The HS2 website does not say, and the map of the London route says "not available". The terminus will be Euston. So does that mean a Manchester-to-Paris commuter will have to get off and catch a taxi from Euston to King's Cross, to get the Chunnel train? Is this going to be an interconnected 21st-century transport network, or a complete disaster? I can see this becoming the laughing-stock of Europe.
Roger Ellis
Knutsford, Cheshire
Your turn, Tehran
After a cyber-attack that stole thousands of Israeli credit card details (7 January), Israel's Deputy Foreign Minister, Danny Ayalon, warned hackers that such attacks are "a breach of sovereignty comparable to a terrorist operation, and must be treated as such [...] and no agency or hacker will be immune from retaliatory action". Given the expert view that the US and Israel were involved in the Stuxnet virus attack on Iranian nuclear reactors last year, is it possible Iran would be justified in responding in a similar vein?
Chris Webster
Abergavenny, Monmouthshire
Neatly put, Newt
In your report from the New Hampshire primary (10 January), Newt Gingrich was quoted as saying: "Is capitalism really about the ability of a handful of rich people to manipulate the lives of thousands of other people and walk off with the money?" To which I can only reply: "Of course it is."
Meredydd Morris
Bodorgan, Anglesey
Muscular moles
Mole-handling is indeed a memorable experience (letters, 9 January).
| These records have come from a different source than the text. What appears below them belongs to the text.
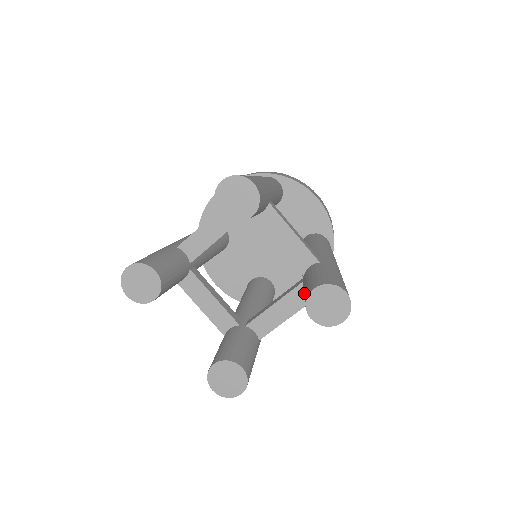
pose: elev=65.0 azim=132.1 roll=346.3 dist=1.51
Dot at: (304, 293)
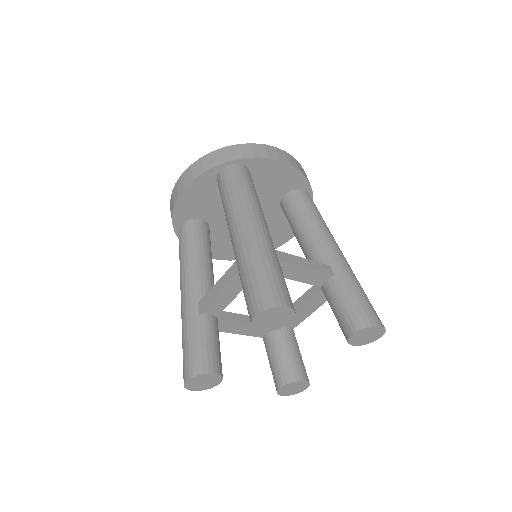
Dot at: (338, 322)
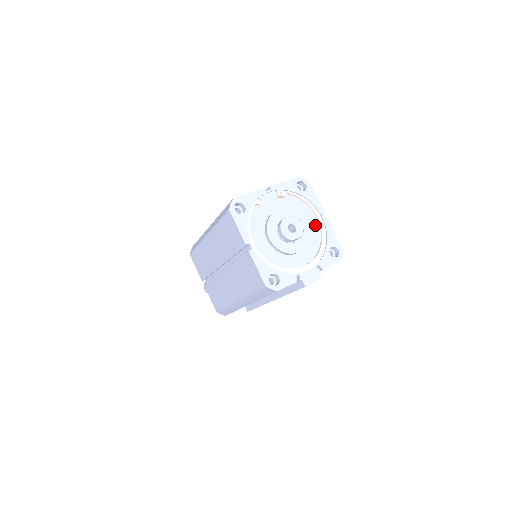
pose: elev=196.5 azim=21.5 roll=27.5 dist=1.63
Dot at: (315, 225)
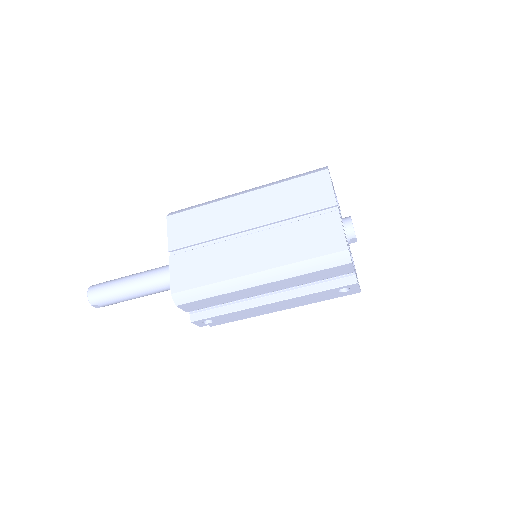
Dot at: occluded
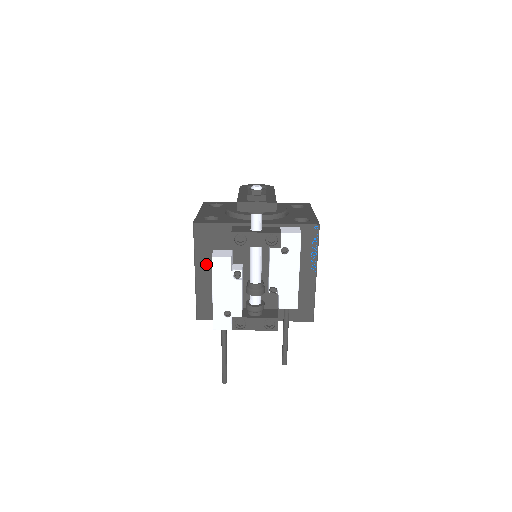
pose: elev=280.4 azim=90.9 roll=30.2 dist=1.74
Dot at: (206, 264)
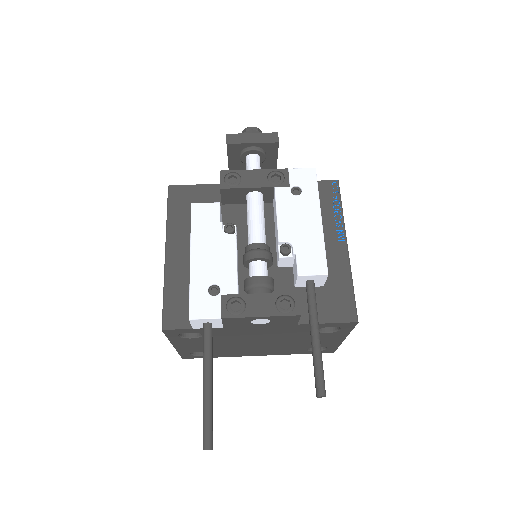
Dot at: (183, 238)
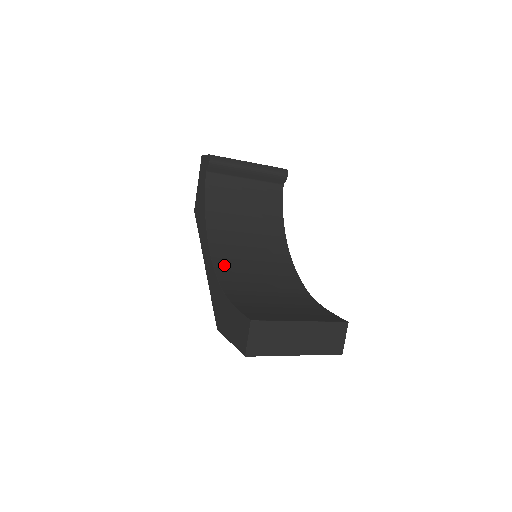
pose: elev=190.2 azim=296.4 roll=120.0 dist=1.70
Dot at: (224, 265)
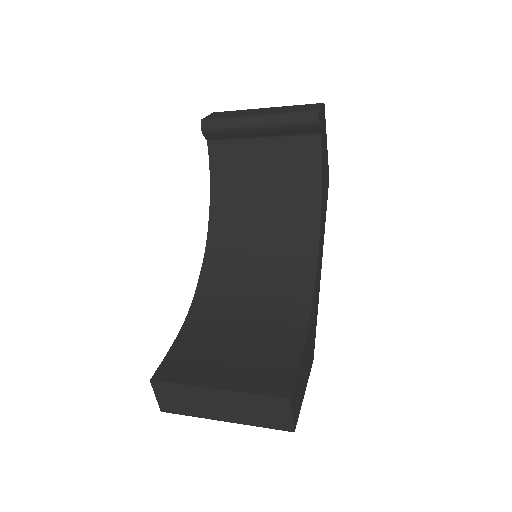
Dot at: (214, 270)
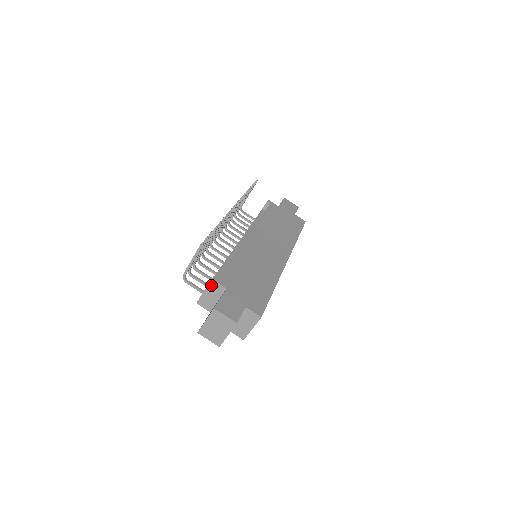
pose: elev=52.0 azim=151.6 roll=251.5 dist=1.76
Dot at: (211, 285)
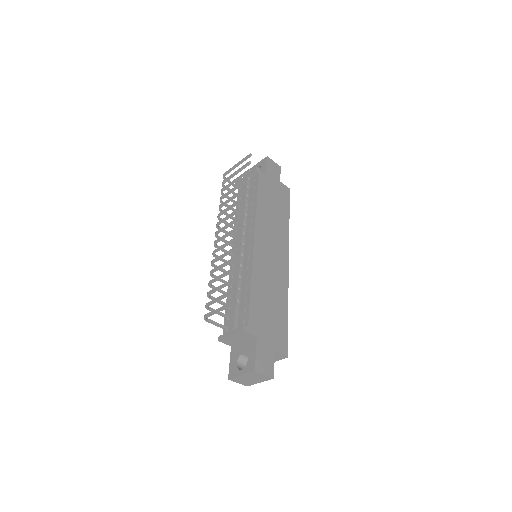
Dot at: (241, 333)
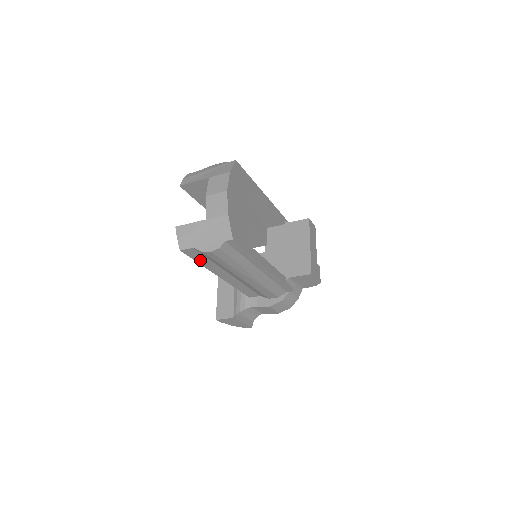
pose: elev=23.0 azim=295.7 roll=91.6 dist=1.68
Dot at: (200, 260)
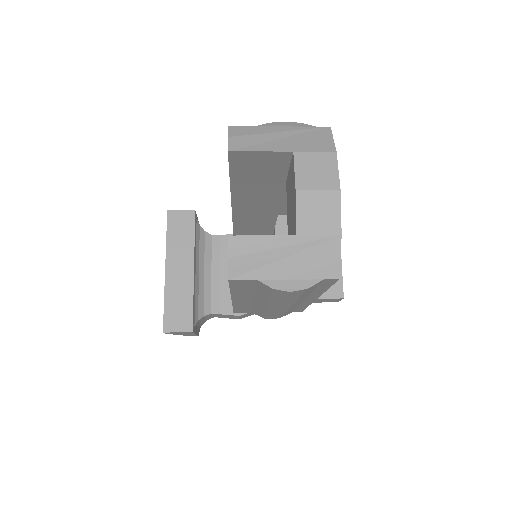
Dot at: (238, 288)
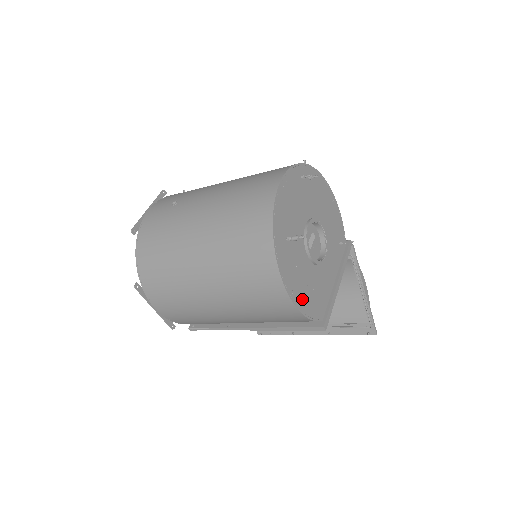
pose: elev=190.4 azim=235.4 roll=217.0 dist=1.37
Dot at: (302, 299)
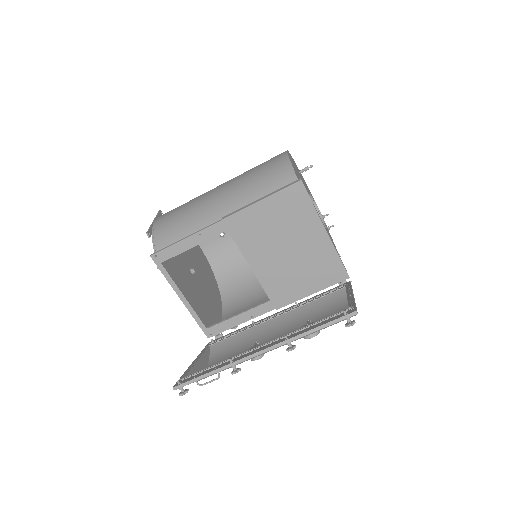
Dot at: occluded
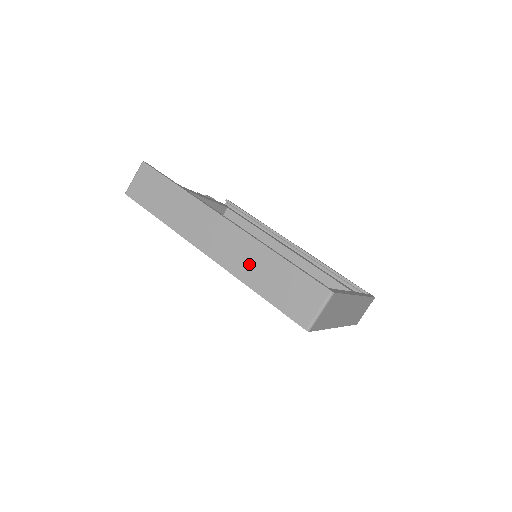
Some time ago, a mole crossed the road from our mole-ridden wood and burrowed into the soft soil of a newly planted flower bed. I quickly detected and captured it, and I shall never forget the impression of silkiness, yes, but also muscular power as I transferred it to a bucket of soil for return to the wood.
Colin V Smith
St Helens, Merseyside
Poor pelicans
It is Humped Pelicans (letters, 10 January) I watch out for at a nearby crossing. Poor things. Perhaps we should think of providing tunnels, as with toads and hedgehogs, though hardly practical for zebras, even slow-moving ones.
James Snowden
Nottingham
No Games fan
Dr Hunt (letters, 9 January) claims to know the Olympics are being held in a foreign country. This resident of London wishes dearly that Dr Hunt was correct.